INVESTING MISTAKES YOU SHOULD ALWAYS AVOID

 INVESTING MISTAKES YOU SHOULD ALWAYS AVOID

These mistakes have already happened to even the most experienced and smartest investor you know. Sometimes, you also commit them. Here are the most common investing mistakes that you should always try to avoid.

Investing in what you don’t understand

Warren Buffett, who is one of the world’s most successful investors in the world, warns against investing in businesses that you don’t understand. It means that you should not be buying stocks in firms if you’re not completely sure about their business models.

The best way to avoid this is to build a diversified portfolio of exchange-traded funds (ETFs) or mutual funds. If you do invest in individual stocks, make sure you thoroughly understand every company that those stocks represent before you invest.

Falling in Love with the Company

Too often, when we see a company we’ve invested in do well, it becomes easy for us to get attached and, in a way, in love with it and forget that we got the stock as an investment.

Always remember, you had gotten and bought this stock to make some money. if any of the fundamentals that prompted you to buy into the company change, you may have to consider selling the stock.

Impatience

Slow and steady usually triumphs in different challenges. It’s basically the same when it comes to investing. A slow, steady, and disciplined approach will go a lot further over the longer term than going in for the last minute.

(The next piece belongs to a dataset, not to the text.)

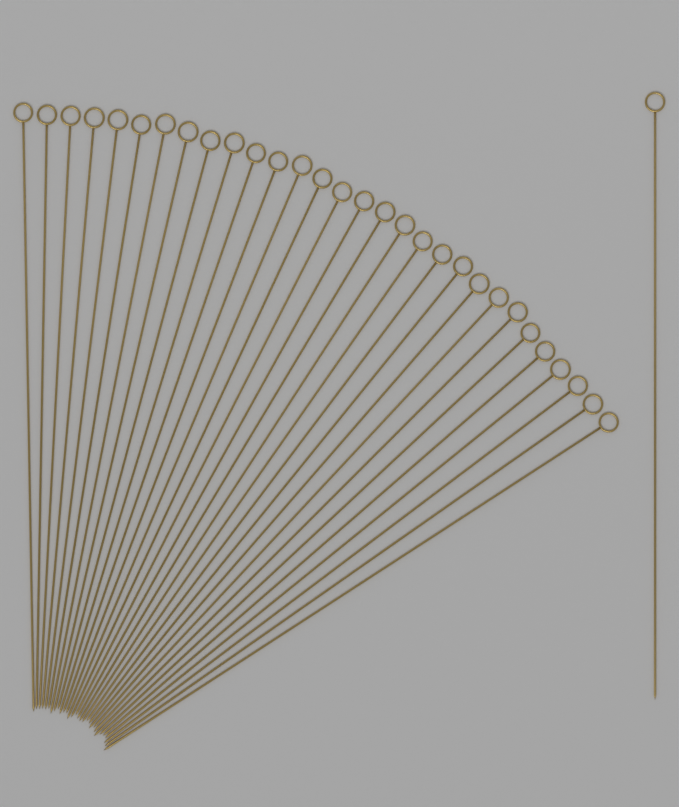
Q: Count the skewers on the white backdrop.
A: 31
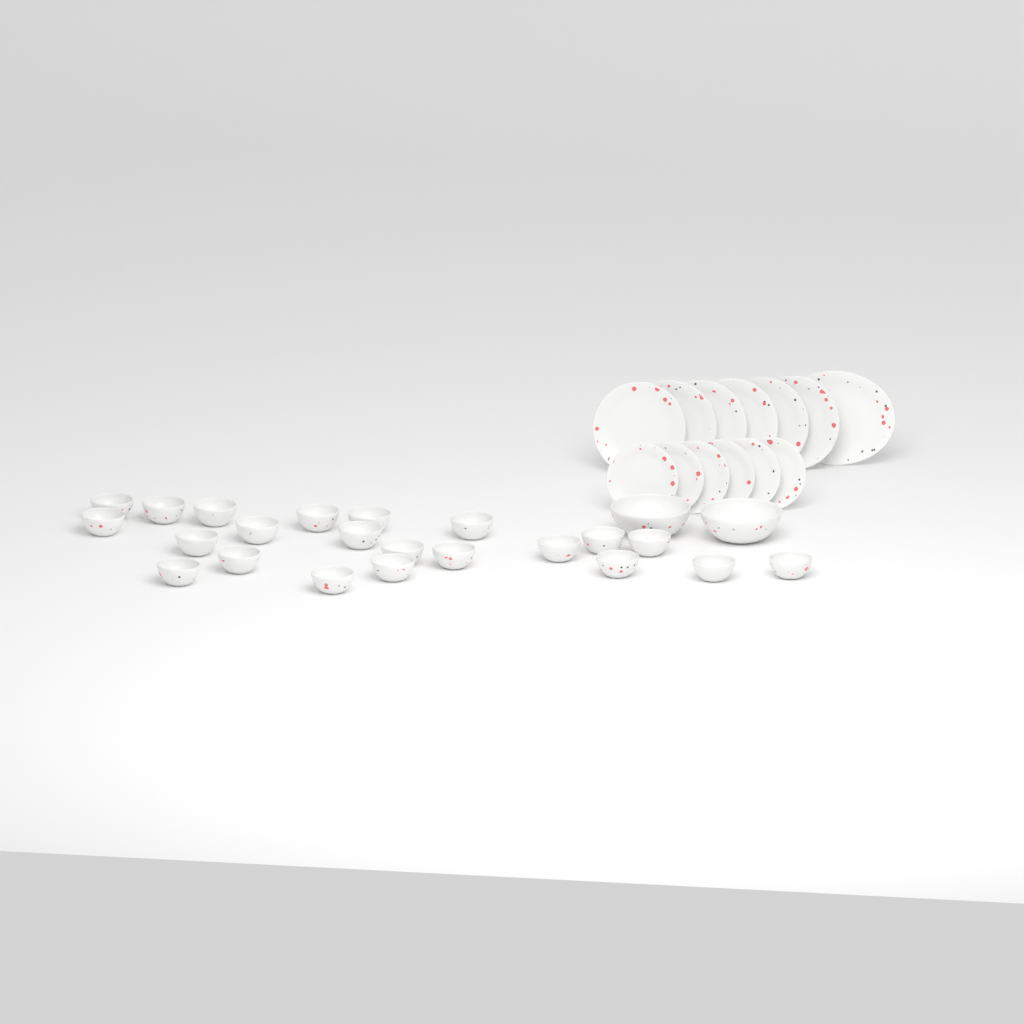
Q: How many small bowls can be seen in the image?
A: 22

Expecting your portfolio to do something other than what they’re created for is one good way to enter broke-ville. This means that you need to keep your expectations realistic when it comes to the length, time, and growth that each stock will encounter.

Investment Turnover

Turnover or jumping in and out of positions is another thing that may kill your returns. Unless you’re an institutional investor with the benefit of low commission rates, the transaction costs can chip away from your money. You also incur short term tax rates and the opportunity cost of missing out on the long term gains of good investments.

Market Timing

Market timing can also kill your investments. Successfully timing the market is extremely difficult to do. Even institutional investors usually fail to do it successfully.

Waiting to Get Even

Getting even is another one-way ticket to losing any profit that you might have made. This means you are waiting to sell a loser until it gets back to its original cost basis.

Behavioral finance tags this as a “cognitive error.” By failing realize a loss, you may actually be losing in two ways. First, you avoid selling a loser that may continue falling until it’s worthless. Second, there’s the opportunity cost of what may be a better use for those investment dollars.

Not diversifying

While professional investors may manage to generate alpha, (or excess return over a benchmark) by investing in a few concentrated positions, common investors should not try to do this. Instead, you should stick to the principle of diversification.

In creating an ETF or mutual funds portfolio, bear in mind to allocate an exposure to all major spaces. In building an individual stock portfolio, allocate to all major sectors. In general, you should allocate more than 5 percent to 10 percent on any single investment.